Meine Hände klammerten sich fest an die Theke hinter mir und ich spürte, wie mein Körper sich anspannte. Mit weiteren, eleganten Schritten überbrückte er den letzten Abstand zwischen uns, seine Augen immer noch auf meine gerichtet. Wie in Zeitlupe beobachtete ich aus dem Augenwinkel, wie seine linke Hand sich hob und er langsam hinter mich an den Schrank griff.
Unsere beiden Körper berührten sich beinahe und ich konnte seinen Atem in meinem Gesicht spüren. Er zog mich an, wie ein Magnet und ich konnte nichts dagegen tun.
Weiterhin starrten wir uns die Augen. Scheiße, wenn er jetzt nicht sofort zurück gehen würde...
«Fuck off», murmelte er und schon wieder, zu schnell, zu ruckartig um es überhaupt zu begreifen, krachten unsere Lippen aufeinander.
Vielleicht wäre es wirklich besser gewesen, wenn ich es gelassen hätte, aber ich konnte nicht, denn seine Küsse fühlten sich einfach zu gut an. Während sein Mund sich leidenschaftlich und fieberhaft auf meinem bewegte und er immer wieder irgendwelche Flüche vor sich hin murmelte, hob er mich mit seinen Händen auf die Anrichte und ich schlang bereitwillig meine Beine um seine Hüften. Dasselbe Feuer wie am Freitag wurde in mir entfacht und erneut spürte ich, wie mein ganzer Körper zu zittern begann.
Edward fluchte schon wieder gegen meine Lippen, jedoch konnte ich spüren, dass er lächelte. Meine Hände gruben sich automatisch in seine Haare und ich drängte mich ihm fordernd entgegen.
Das hier, das war all den Zickenkrieg wert.
Als seine Hände gerade über meine Oberschenkel streiften und unter meine Bluse gleiten wollten, hörten wir, wie die Haustüre laut ins Schloss fiel und zuckten beide zur selben Zeit zusammen.

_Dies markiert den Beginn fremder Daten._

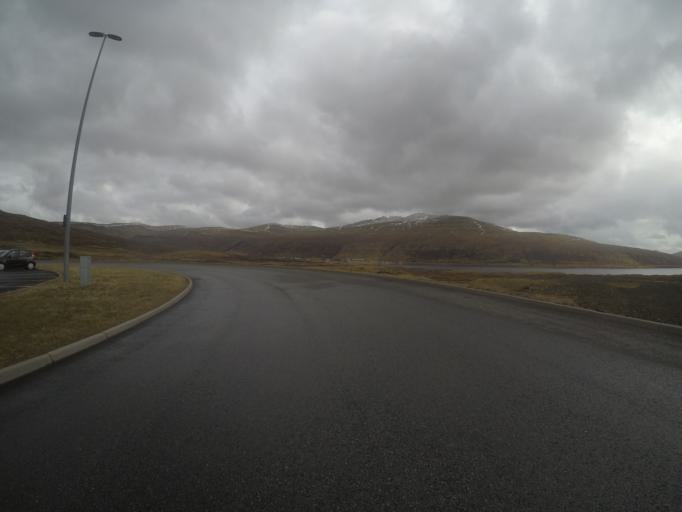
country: FO
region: Vagar
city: Midvagur
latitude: 62.0676
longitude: -7.2750
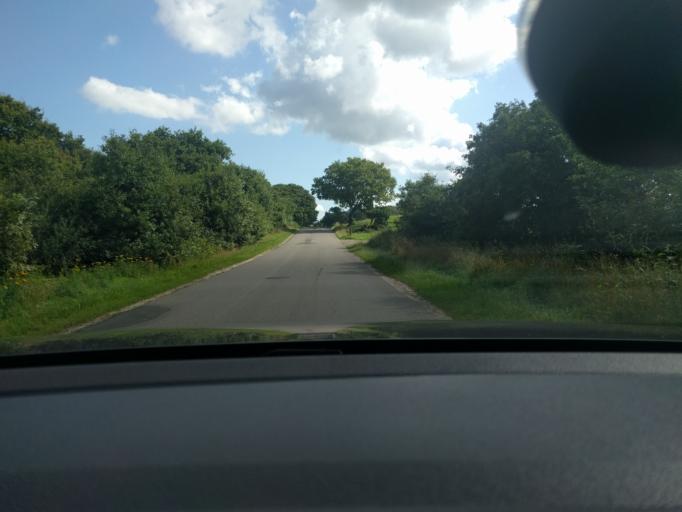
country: DK
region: Central Jutland
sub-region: Viborg Kommune
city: Stoholm
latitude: 56.4882
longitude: 9.2726
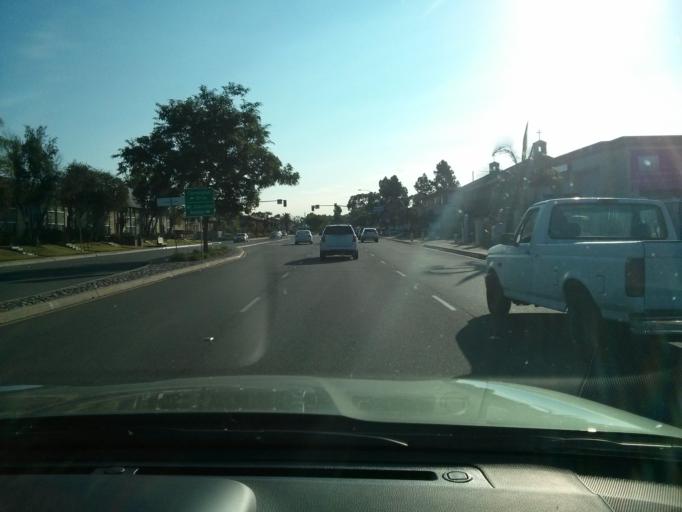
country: US
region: California
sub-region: San Diego County
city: La Jolla
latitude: 32.8203
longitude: -117.1729
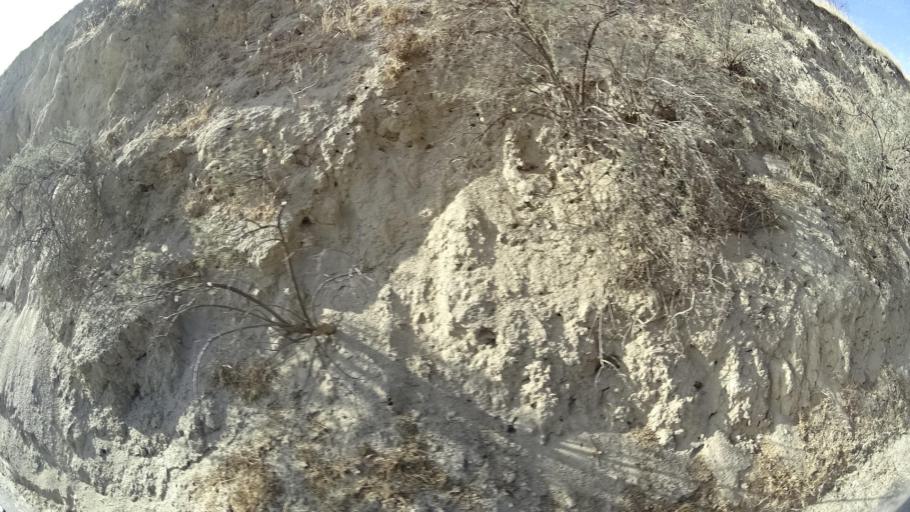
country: US
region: California
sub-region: Kern County
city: Oildale
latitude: 35.5034
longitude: -118.9010
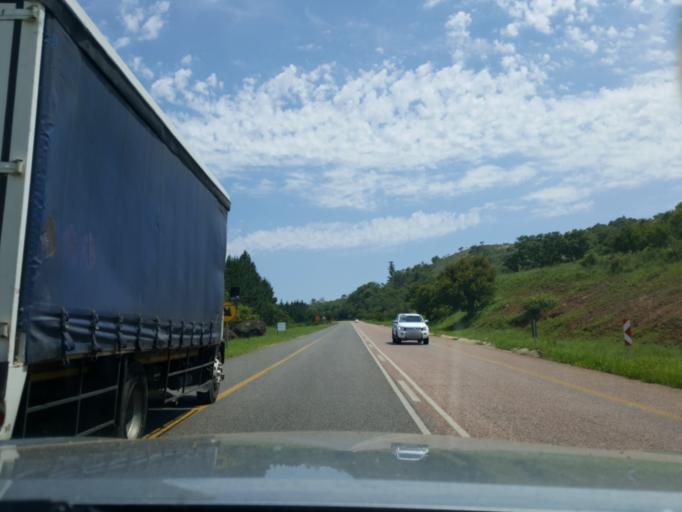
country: ZA
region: Mpumalanga
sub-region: Ehlanzeni District
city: White River
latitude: -25.1924
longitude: 31.0051
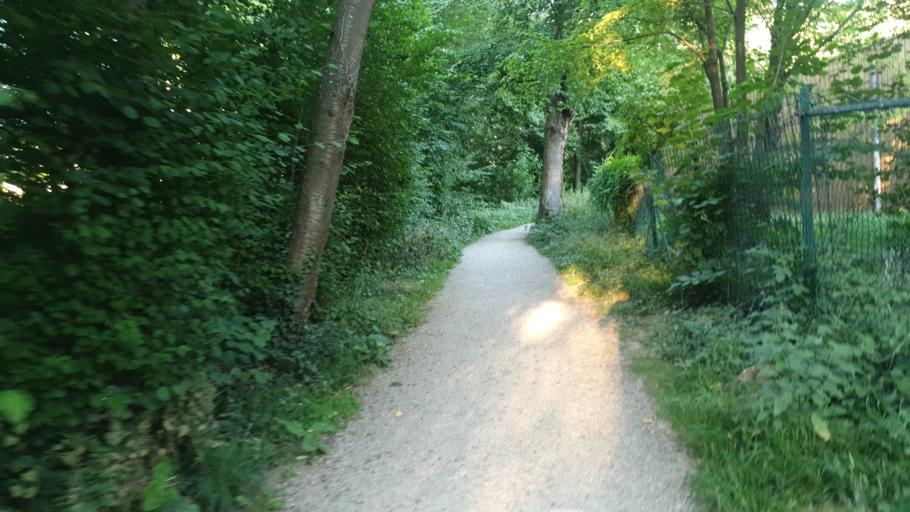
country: DE
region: Baden-Wuerttemberg
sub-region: Freiburg Region
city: Merzhausen
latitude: 47.9725
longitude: 7.8259
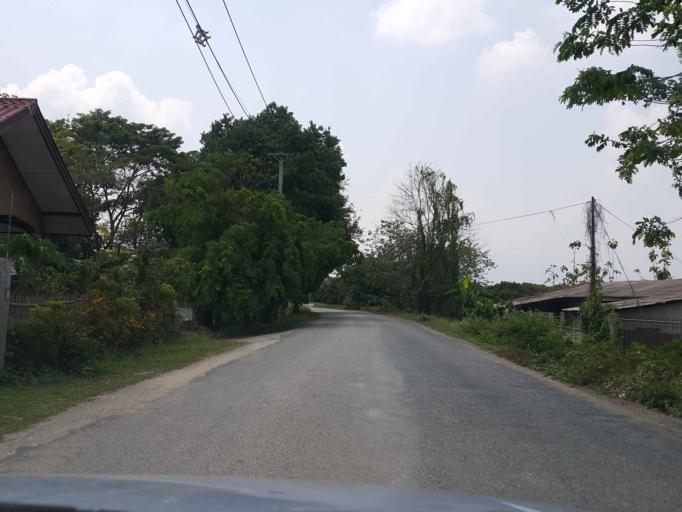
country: TH
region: Chiang Mai
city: Saraphi
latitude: 18.6762
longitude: 99.0075
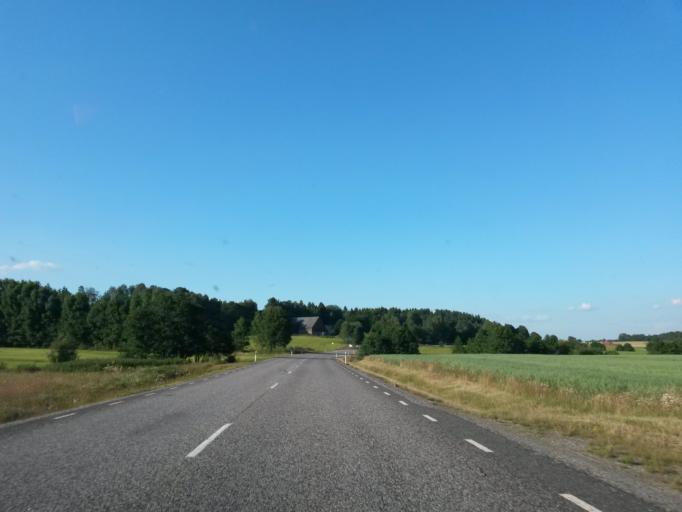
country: SE
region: Vaestra Goetaland
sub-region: Vargarda Kommun
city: Jonstorp
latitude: 58.0342
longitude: 12.6353
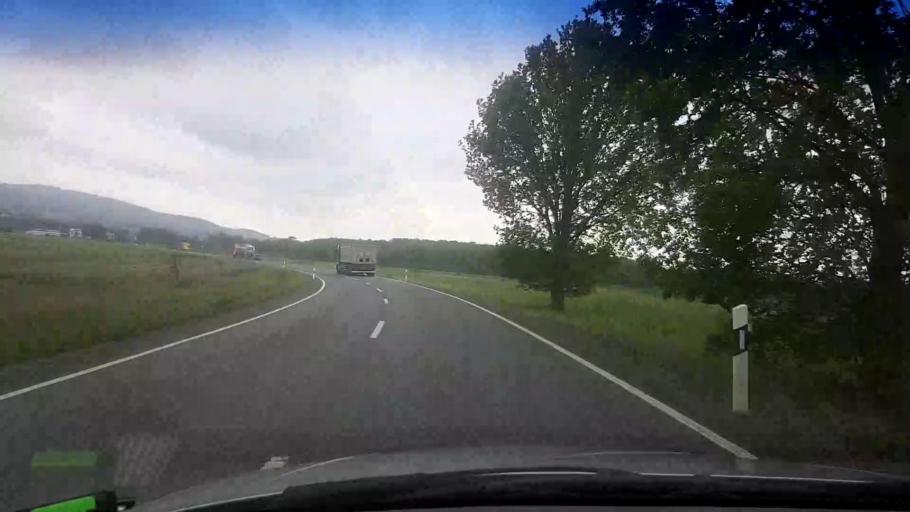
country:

Unsere Köpfe ruckten zur Küchentüre und dann drang auch schon die vertraute Stimme zu uns durch.
«Lebt ihr noch?», rief Jazz durch die Wohnung. Edward murmelte nur ein «..verdammte Scheiße» und ließ schwer atmend von mir ab.
Er ging auf die Küchentüre zu und drehte den Kopf noch einmal über die Schulter.
«Was auch immer das zwischen uns ist, Bella, es bleibt unter uns.»